> EXERCISE: A word-for-word transcription of every record is needed.

Stored data entries
*** Begin section ***
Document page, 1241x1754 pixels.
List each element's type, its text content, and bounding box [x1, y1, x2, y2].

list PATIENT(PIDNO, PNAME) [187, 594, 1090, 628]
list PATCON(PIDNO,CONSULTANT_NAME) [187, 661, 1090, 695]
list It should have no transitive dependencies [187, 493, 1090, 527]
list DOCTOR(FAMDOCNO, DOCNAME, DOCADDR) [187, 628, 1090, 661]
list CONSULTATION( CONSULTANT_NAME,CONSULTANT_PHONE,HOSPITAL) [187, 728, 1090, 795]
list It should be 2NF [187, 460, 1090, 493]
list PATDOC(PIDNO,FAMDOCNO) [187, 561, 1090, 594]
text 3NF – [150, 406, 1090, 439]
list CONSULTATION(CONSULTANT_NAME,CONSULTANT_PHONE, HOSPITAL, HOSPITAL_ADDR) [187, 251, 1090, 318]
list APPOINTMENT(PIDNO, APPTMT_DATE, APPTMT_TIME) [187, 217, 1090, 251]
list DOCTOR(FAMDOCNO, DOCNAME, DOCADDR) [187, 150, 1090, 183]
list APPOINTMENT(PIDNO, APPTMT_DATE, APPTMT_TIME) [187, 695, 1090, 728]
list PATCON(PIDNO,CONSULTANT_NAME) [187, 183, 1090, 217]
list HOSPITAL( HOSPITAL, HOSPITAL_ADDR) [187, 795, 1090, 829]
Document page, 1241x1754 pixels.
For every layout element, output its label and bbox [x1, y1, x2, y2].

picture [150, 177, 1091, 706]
*** End section ***
> YOUR RESPONSE:
Document page, 1241x1754 pixels.
List each element's type, its text content, and bounding box [x1, y1, x2, y2].

list PATIENT(PIDNO, PNAME) [187, 594, 1090, 628]
list PATCON(PIDNO,CONSULTANT_NAME) [187, 661, 1090, 695]
list It should have no transitive dependencies [187, 493, 1090, 527]
list DOCTOR(FAMDOCNO, DOCNAME, DOCADDR) [187, 628, 1090, 661]
list CONSULTATION( CONSULTANT_NAME,CONSULTANT_PHONE,HOSPITAL) [187, 728, 1090, 795]
list It should be 2NF [187, 460, 1090, 493]
list PATDOC(PIDNO,FAMDOCNO) [187, 561, 1090, 594]
text 3NF – [150, 406, 1090, 439]
list CONSULTATION(CONSULTANT_NAME,CONSULTANT_PHONE, HOSPITAL, HOSPITAL_ADDR) [187, 251, 1090, 318]
list APPOINTMENT(PIDNO, APPTMT_DATE, APPTMT_TIME) [187, 217, 1090, 251]
list DOCTOR(FAMDOCNO, DOCNAME, DOCADDR) [187, 150, 1090, 183]
list APPOINTMENT(PIDNO, APPTMT_DATE, APPTMT_TIME) [187, 695, 1090, 728]
list PATCON(PIDNO,CONSULTANT_NAME) [187, 183, 1090, 217]
list HOSPITAL( HOSPITAL, HOSPITAL_ADDR) [187, 795, 1090, 829]
Document page, 1241x1754 pixels.
For every layout element, output its label and bbox [x1, y1, x2, y2].

picture [150, 177, 1091, 706]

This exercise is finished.